The update version number gets bumped when changes are made to the Unicode Character Database. Updates are published as new versions of the database; there is no corresponding technical report.

The current version of Unicode at the time of this writing (January 2002) is Unicode 3.1.1. Unicode 3.2, which includes a whole slate of new characters, is currently in beta and will likely be the current version by the time this book is published.
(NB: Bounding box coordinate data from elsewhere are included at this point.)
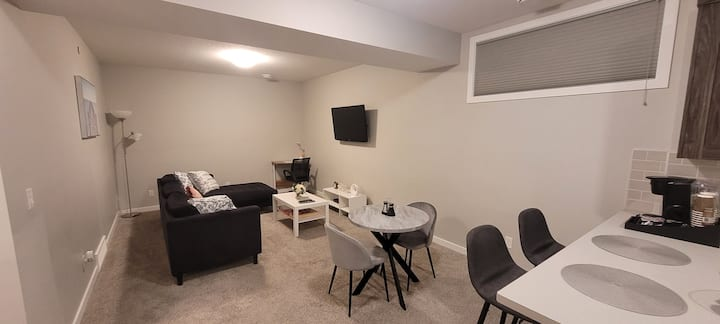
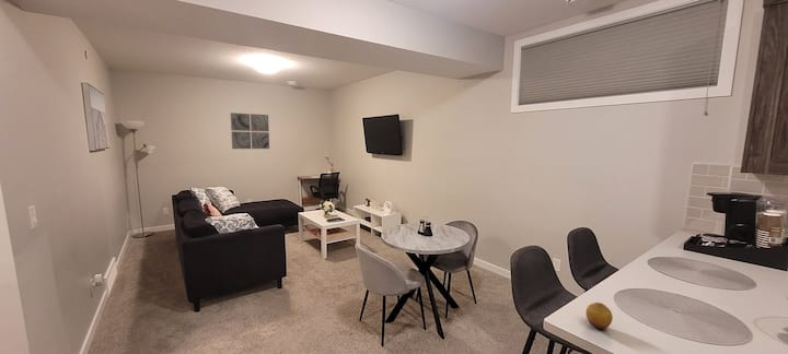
+ fruit [586,302,614,330]
+ wall art [230,111,270,150]
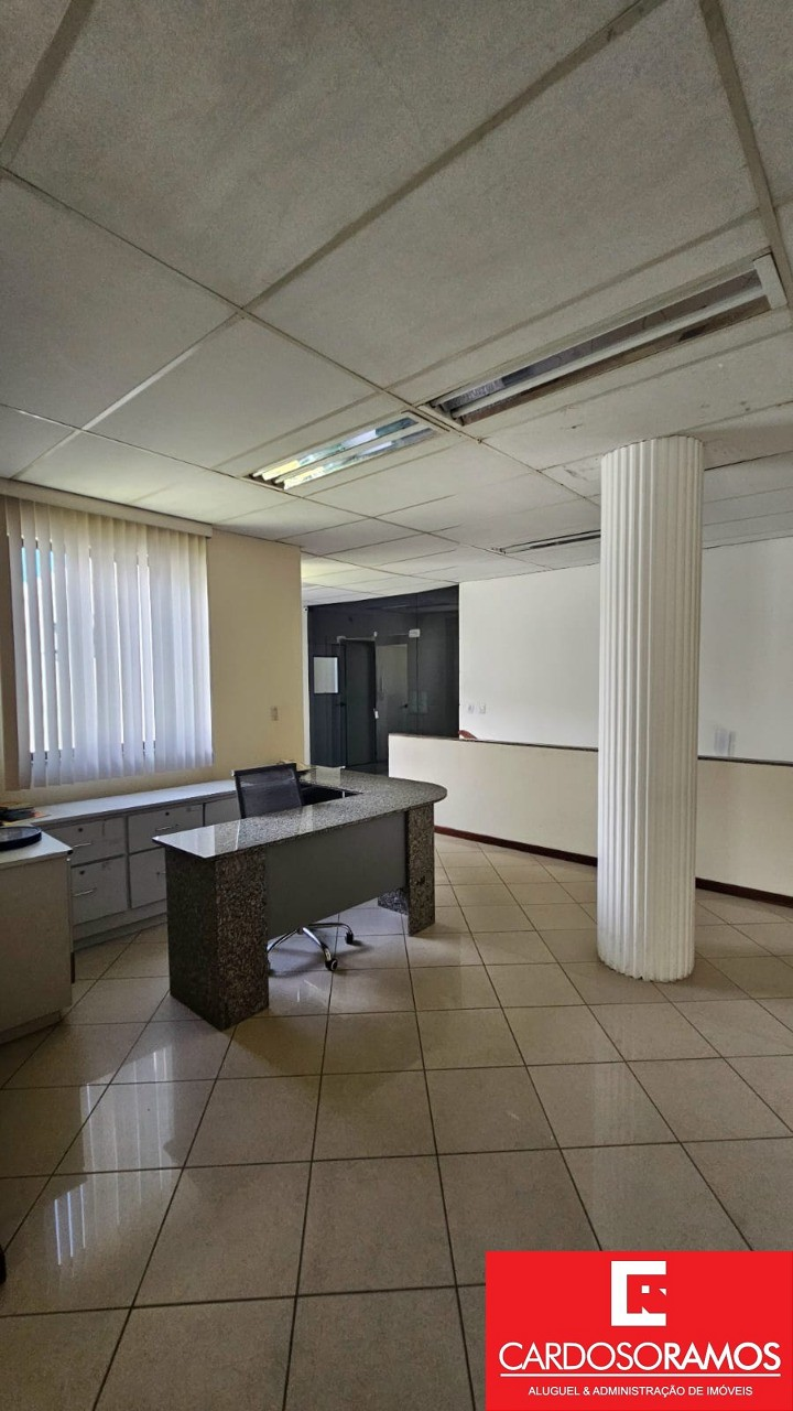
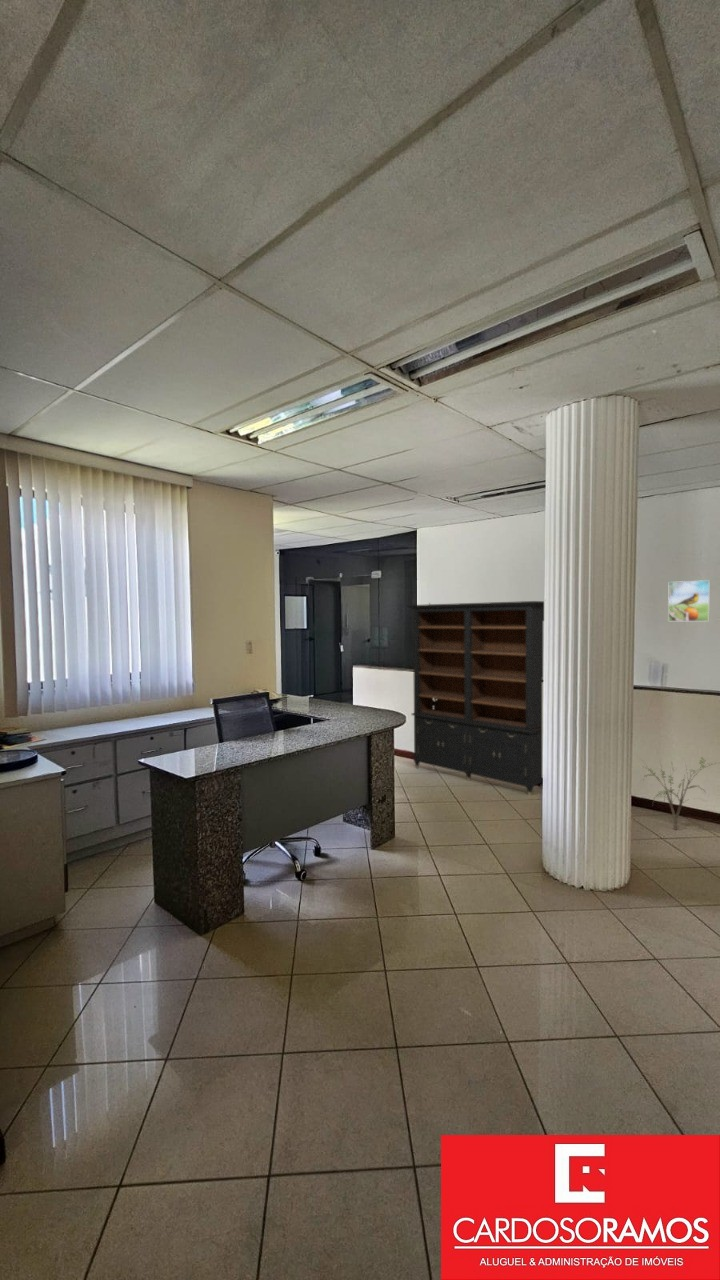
+ bookcase [405,600,545,796]
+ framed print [667,579,711,622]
+ decorative plant [637,756,720,831]
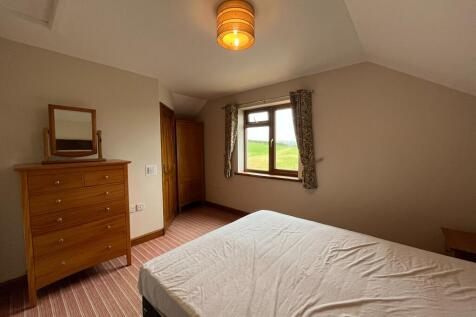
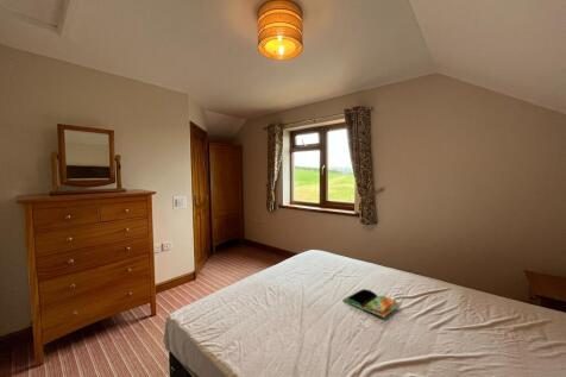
+ book [341,288,401,319]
One has to be a bit careful when referring to a particular version of the Unicode standard from another document, particularly another standard. Unicode changes constantly, so it's seldom a good idea to nail yourself to one specific version. It's generally best either to specify only a major version number (or, in some cases, just major and minor version numbers) or to specify an open-ended range of versions (e.g., "Unicode 2.1 or later"). Generally, this approach is okay, as future versions of Unicode will only add characters—because you're never required to support a particular character, you can pin yourself to an open-ended range of Unicode versions and not sweat the new characters. Sometimes, however, changes are made to a character's properties in the Unicode Character Database that could alter program behavior. Usually, this is a good thing—changes are made to the database when the database is deemed to have been wrong before—but your software may need to deal with this modification in some way.
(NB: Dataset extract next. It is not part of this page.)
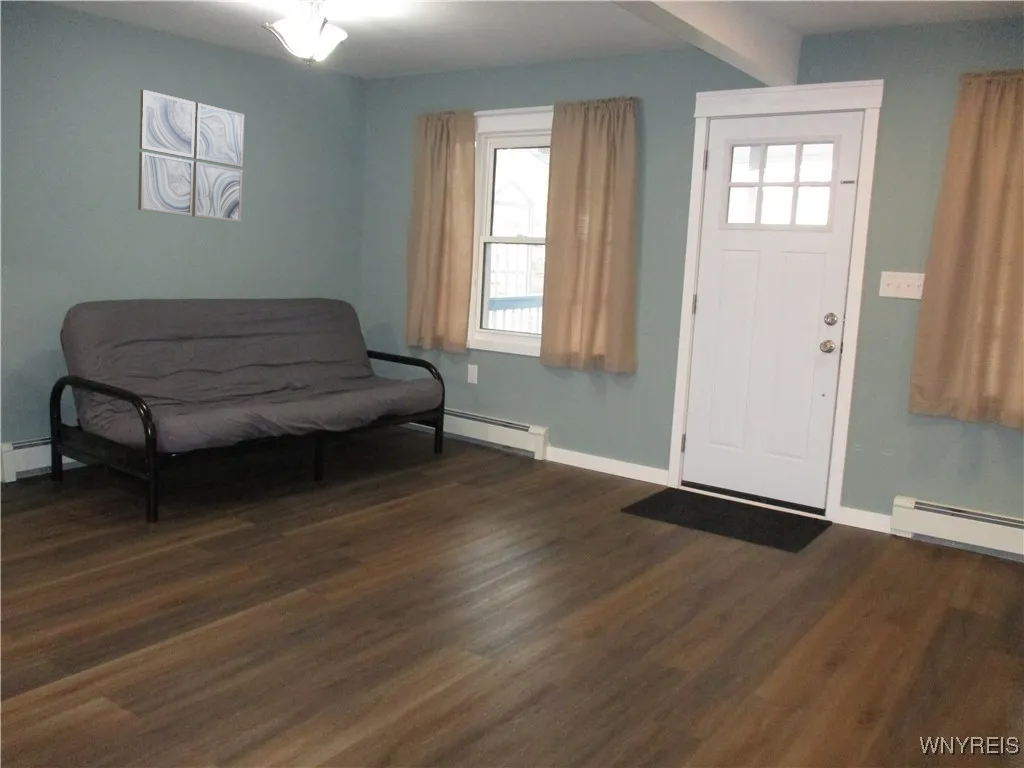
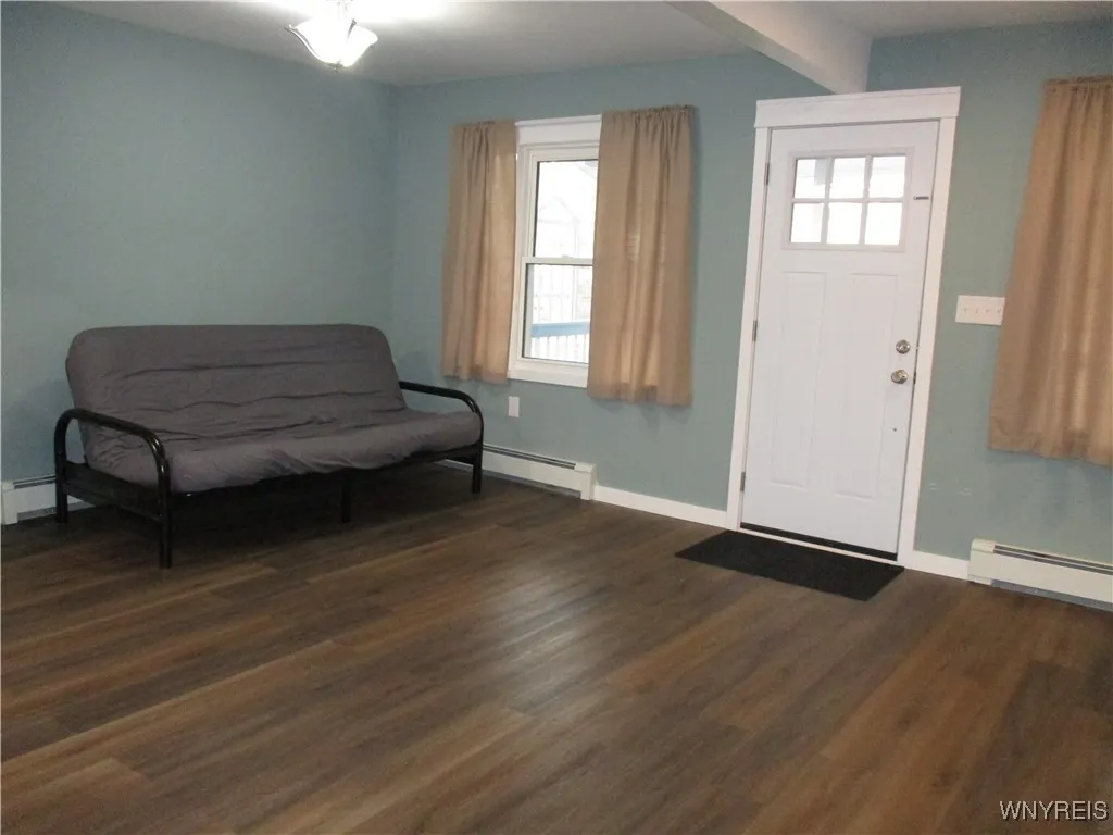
- wall art [137,89,245,223]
Unicode Stability Policies

Unicode will, of course, continue to evolve. Nevertheless, you can count on some things to remain stable:

  • Characters that are in the current standard will never be removed from future standards. They may, in unusual circumstances, be deprecated (i.e., their use might be discouraged), but they'll never be eliminated and their code point values will never be reused to refer to different characters.

  • Characters will never be reassigned from one code point to another. If a character has ambiguous semantics, a new character may be introduced with more specific semantics, but the old one will never be taken away and will continue to have ambiguous semantics.

  • Character names will never change. Occasionally a character with ambiguous semantics will get out of sync with its name as its semantics evolve, but this is very rare.

  • Text in one of the Unicode Normalized Forms will always be in that normalized form. That is, the definition of the Unicode Normalized Forms will not change between versions of the standard in ways that would ª cause text that is normalized according to one version of the standard not to be normalized in later versions of the standard.

  • A character's combining class and canonical and compatibility decompositions will never change, as that would break the normalization guarantee.

  • A character's properties may change, but not in a way that would alter the character's fundamental identity. In other words, the representative glyph for "A" won't change to "B", and the category for "A" won't change to "lowercase letter." You'll see property changes only to correct clear mistakes in previous versions.

  • Various structural aspects of the Unicode character properties will remain the same, as implementations depend on some of these things. For example, the standard won't add any new general categories or any new bi-di categories, it will keep characters' combining classes in the range from 0 to 255, noncombining characters will always have a combining class of 0, and so on.

You can generally count on characters' other normative properties not changing, although the Unicode Consortium certainly reserves the right to fix mistakes in these properties.

The Unicode Consortium can change a character's informative properties more or less at will, without changing version numbers, because you don't have to follow them anyway. Again, this type of change shouldn't happen much, except when consortium members need to correct a mistake of some kind.

These stability guarantees are borne out of bitter experience. Characters did get removed and reassigned and characters' names did change in Unicode 1.1 as a result of the merger with ISO 10646, and it caused serious grief. This problem won't happen again.